Exercise description:
Can you render the stretch from the start of the listing through the line containing "Linkuri utile" as a numbered list, skipping blank lines and leaving the pictures out?

The records:
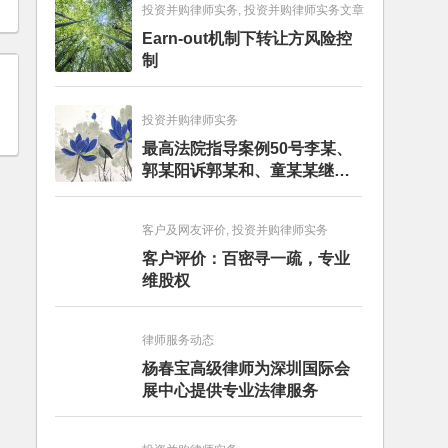
投资并购律师实务, 投资并购律师实务文章
Earn-out机制下转让方风险控
制
投资并购律师实务
最高法院指导案例50号李某、
郭某阳诉郭某和、童某某继承
纠纷案
客户及网友评价, 投资并购律师实务
客户评价：百密寻一疏，专业
维股权
律师服务动态
杨春宝高级律师为深圳国际会
展中心提供专业法律服务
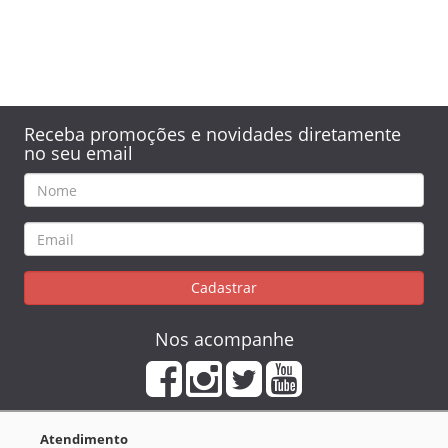
Receba promoções e novidades diretamente
no seu email
Cadastrar
Nos acompanhe
Atendimento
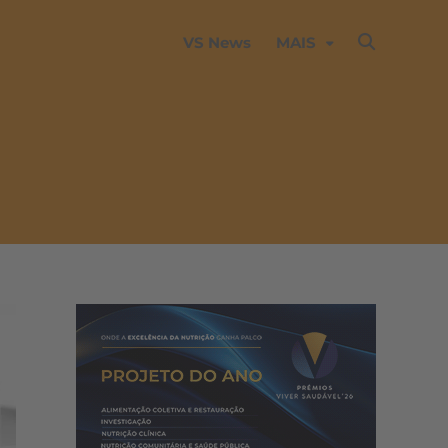
VS News
MAIS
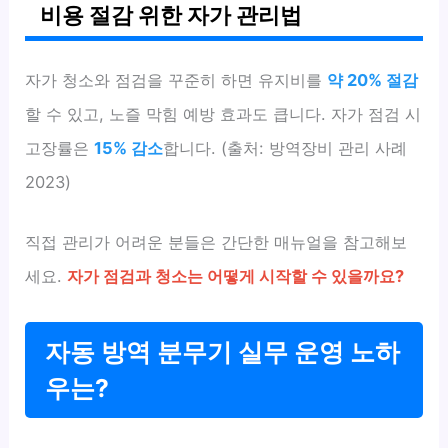
비용 절감 위한 자가 관리법
자가 청소와 점검을 꾸준히 하면 유지비를
약 20% 절감
할 수 있고, 노즐 막힘 예방 효과도 큽니다. 자가 점검 시
고장률은
15% 감소
합니다. (출처: 방역장비 관리 사례
2023)
직접 관리가 어려운 분들은 간단한 매뉴얼을 참고해보
세요.
자가 점검과 청소는 어떻게 시작할 수 있을까요?
자동 방역 분무기 실무 운영 노하
우는?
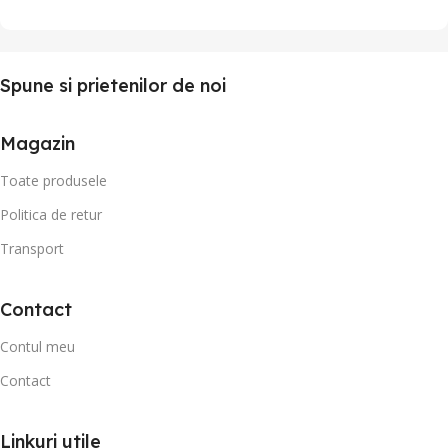
Spune si prietenilor de noi
Magazin
Toate produsele
Politica de retur
Transport
Contact
Contul meu
Contact
Linkuri utile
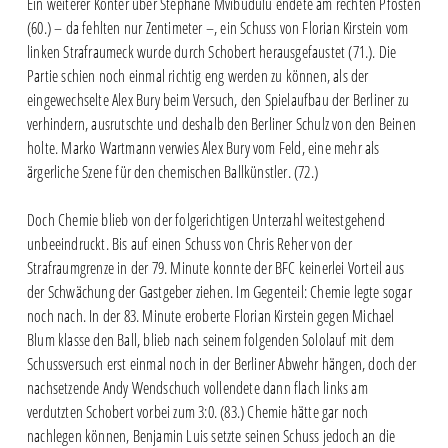
Ein weiterer Konter über Stephané Mvibudulu endete am rechten Pfosten
(60.) – da fehlten nur Zentimeter –, ein Schuss von Florian Kirstein vom
linken Strafraumeck wurde durch Schobert herausgefaustet (71.). Die
Partie schien noch einmal richtig eng werden zu können, als der
eingewechselte Alex Bury beim Versuch, den Spielaufbau der Berliner zu
verhindern, ausrutschte und deshalb den Berliner Schulz von den Beinen
holte. Marko Wartmann verwies Alex Bury vom Feld, eine mehr als
ärgerliche Szene für den chemischen Ballkünstler. (72.)
Doch Chemie blieb von der folgerichtigen Unterzahl weitestgehend
unbeeindruckt. Bis auf einen Schuss von Chris Reher von der
Strafraumgrenze in der 79. Minute konnte der BFC keinerlei Vorteil aus
der Schwächung der Gastgeber ziehen. Im Gegenteil: Chemie legte sogar
noch nach. In der 83. Minute eroberte Florian Kirstein gegen Michael
Blum klasse den Ball, blieb nach seinem folgenden Sololauf mit dem
Schussversuch erst einmal noch in der Berliner Abwehr hängen, doch der
nachsetzende Andy Wendschuch vollendete dann flach links am
verdutzten Schobert vorbei zum 3:0. (83.) Chemie hätte gar noch
nachlegen können, Benjamin Luis setzte seinen Schuss jedoch an die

Completed exercise:
1. 投资并购律师实务, 投资并购律师实务文章
2. Earn-out机制下转让方风险控
3. 制
4. 投资并购律师实务
5. 最高法院指导案例50号李某、
6. 郭某阳诉郭某和、童某某继承
7. 纠纷案
8. 客户及网友评价, 投资并购律师实务
9. 客户评价：百密寻一疏，专业
10. 维股权
11. 律师服务动态
12. 杨春宝高级律师为深圳国际会
13. 展中心提供专业法律服务
14. Receba promoções e novidades diretamente
15. no seu email
16. Cadastrar
17. Nos acompanhe
18. Atendimento
19. VS News
20. MAIS
21. 비용 절감 위한 자가 관리법
22. 자가 청소와 점검을 꾸준히 하면 유지비를
23. 약 20% 절감
24. 할 수 있고, 노즐 막힘 예방 효과도 큽니다. 자가 점검 시
25. 고장률은
26. 15% 감소
27. 합니다. (출처: 방역장비 관리 사례
28. 2023)
29. 직접 관리가 어려운 분들은 간단한 매뉴얼을 참고해보
30. 세요.
31. 자가 점검과 청소는 어떻게 시작할 수 있을까요?
32. 자동 방역 분무기 실무 운영 노하
33. 우는?
34. Spune si prietenilor de noi
35. Magazin
36. Toate produsele
37. Politica de retur
38. Transport
39. Contact
40. Contul meu
41. Contact
42. Linkuri utile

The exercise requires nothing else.